Within the material below, find each line bearing the word "based" and present it.

▬▬▬

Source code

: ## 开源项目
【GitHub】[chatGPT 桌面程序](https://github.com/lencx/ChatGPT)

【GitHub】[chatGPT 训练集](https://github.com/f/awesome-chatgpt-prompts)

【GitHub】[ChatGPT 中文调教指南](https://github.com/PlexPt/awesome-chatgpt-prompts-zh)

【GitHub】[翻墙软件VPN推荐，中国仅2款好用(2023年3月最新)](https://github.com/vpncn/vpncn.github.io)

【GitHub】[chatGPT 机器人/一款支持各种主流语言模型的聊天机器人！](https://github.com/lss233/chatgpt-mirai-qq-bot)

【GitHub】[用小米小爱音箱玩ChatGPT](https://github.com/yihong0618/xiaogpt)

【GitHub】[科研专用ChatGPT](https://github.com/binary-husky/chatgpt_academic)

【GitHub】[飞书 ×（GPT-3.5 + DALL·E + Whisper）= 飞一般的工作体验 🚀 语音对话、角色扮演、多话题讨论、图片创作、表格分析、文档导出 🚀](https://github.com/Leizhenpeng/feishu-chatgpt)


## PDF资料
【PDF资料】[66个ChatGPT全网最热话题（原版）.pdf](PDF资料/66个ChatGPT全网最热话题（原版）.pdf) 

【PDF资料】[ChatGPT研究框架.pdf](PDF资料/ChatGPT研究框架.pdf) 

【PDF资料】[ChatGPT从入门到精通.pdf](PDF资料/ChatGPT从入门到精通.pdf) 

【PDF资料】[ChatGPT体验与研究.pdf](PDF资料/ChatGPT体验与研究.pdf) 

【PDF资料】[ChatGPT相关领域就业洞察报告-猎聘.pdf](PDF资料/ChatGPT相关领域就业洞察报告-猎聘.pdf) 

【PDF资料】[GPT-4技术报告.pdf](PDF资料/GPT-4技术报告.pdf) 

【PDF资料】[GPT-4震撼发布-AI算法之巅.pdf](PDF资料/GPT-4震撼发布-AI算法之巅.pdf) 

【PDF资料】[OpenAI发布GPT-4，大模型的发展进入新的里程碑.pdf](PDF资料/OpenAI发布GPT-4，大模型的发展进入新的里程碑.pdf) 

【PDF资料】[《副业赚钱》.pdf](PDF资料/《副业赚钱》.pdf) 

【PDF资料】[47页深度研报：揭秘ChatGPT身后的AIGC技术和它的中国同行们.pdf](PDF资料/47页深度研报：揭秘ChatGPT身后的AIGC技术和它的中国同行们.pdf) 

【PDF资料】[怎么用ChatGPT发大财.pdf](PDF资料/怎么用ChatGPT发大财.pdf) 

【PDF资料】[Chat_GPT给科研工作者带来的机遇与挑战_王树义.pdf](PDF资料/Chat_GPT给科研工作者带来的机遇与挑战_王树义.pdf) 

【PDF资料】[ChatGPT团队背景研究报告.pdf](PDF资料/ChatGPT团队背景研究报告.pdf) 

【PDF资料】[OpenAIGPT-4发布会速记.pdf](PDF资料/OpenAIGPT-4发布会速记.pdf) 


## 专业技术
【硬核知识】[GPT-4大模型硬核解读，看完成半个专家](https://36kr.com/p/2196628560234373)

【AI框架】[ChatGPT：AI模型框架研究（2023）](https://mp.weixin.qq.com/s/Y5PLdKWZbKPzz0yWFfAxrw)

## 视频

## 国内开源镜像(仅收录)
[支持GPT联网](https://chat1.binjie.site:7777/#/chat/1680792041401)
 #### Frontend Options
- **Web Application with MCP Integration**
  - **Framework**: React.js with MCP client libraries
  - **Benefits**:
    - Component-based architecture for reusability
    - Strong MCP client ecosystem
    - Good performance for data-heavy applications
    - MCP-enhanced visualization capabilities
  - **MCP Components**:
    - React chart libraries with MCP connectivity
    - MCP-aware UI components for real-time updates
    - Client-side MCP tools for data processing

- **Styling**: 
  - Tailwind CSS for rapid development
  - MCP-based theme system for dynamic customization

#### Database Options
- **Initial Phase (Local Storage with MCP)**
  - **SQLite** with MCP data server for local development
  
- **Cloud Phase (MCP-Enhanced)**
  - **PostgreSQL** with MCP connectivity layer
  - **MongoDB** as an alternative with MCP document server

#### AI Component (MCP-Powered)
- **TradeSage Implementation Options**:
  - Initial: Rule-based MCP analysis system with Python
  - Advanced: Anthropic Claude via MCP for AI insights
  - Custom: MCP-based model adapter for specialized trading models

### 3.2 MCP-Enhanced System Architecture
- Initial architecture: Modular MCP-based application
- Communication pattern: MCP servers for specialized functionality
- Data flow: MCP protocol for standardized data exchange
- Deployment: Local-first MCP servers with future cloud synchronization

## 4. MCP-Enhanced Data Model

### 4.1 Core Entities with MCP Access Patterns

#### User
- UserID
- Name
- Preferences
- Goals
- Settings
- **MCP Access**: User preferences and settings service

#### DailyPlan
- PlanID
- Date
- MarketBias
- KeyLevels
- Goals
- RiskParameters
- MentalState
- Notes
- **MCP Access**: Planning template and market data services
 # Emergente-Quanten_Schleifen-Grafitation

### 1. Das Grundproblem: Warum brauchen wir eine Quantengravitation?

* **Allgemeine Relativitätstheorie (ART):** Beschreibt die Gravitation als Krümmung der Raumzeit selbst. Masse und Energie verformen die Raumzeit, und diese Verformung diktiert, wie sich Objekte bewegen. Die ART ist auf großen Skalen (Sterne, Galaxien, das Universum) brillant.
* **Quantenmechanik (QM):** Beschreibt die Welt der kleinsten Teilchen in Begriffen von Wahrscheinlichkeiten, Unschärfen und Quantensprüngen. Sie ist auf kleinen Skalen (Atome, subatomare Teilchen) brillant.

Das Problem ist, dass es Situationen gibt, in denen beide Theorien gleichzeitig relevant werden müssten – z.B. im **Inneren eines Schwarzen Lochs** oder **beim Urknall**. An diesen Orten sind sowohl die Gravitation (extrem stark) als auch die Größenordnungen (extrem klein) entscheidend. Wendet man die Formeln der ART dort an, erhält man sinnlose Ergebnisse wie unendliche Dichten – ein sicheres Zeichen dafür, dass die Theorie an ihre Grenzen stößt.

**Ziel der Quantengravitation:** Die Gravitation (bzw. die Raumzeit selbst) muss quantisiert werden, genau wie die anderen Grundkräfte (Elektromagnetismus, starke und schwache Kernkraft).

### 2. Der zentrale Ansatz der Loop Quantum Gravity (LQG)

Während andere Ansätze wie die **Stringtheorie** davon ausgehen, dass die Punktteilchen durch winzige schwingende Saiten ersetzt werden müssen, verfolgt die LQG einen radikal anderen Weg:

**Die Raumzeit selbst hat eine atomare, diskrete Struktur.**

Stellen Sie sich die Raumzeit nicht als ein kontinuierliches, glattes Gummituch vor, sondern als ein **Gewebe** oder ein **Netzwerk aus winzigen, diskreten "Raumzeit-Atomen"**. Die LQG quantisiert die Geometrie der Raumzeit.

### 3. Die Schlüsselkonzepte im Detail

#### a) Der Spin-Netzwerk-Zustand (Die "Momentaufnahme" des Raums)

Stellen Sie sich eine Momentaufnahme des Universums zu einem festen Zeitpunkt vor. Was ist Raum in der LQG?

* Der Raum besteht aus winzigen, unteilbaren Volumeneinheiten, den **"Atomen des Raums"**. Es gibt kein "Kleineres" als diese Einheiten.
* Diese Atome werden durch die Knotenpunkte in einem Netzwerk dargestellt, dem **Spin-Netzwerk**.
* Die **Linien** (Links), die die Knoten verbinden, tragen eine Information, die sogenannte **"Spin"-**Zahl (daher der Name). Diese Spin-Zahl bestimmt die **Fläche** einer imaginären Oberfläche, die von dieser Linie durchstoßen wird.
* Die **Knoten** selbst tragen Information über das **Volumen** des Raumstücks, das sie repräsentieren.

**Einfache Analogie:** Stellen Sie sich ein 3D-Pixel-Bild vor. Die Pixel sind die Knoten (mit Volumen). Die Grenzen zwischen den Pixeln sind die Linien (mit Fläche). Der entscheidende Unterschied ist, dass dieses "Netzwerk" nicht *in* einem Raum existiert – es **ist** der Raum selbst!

▬▬▬

▶ [SOLUTION FOR THIS EXERCISE]:
    - Component-based architecture for reusability
  - MCP-based theme system for dynamic customization
  - Initial: Rule-based MCP analysis system with Python
  - Custom: MCP-based model adapter for specialized trading models
- Initial architecture: Modular MCP-based application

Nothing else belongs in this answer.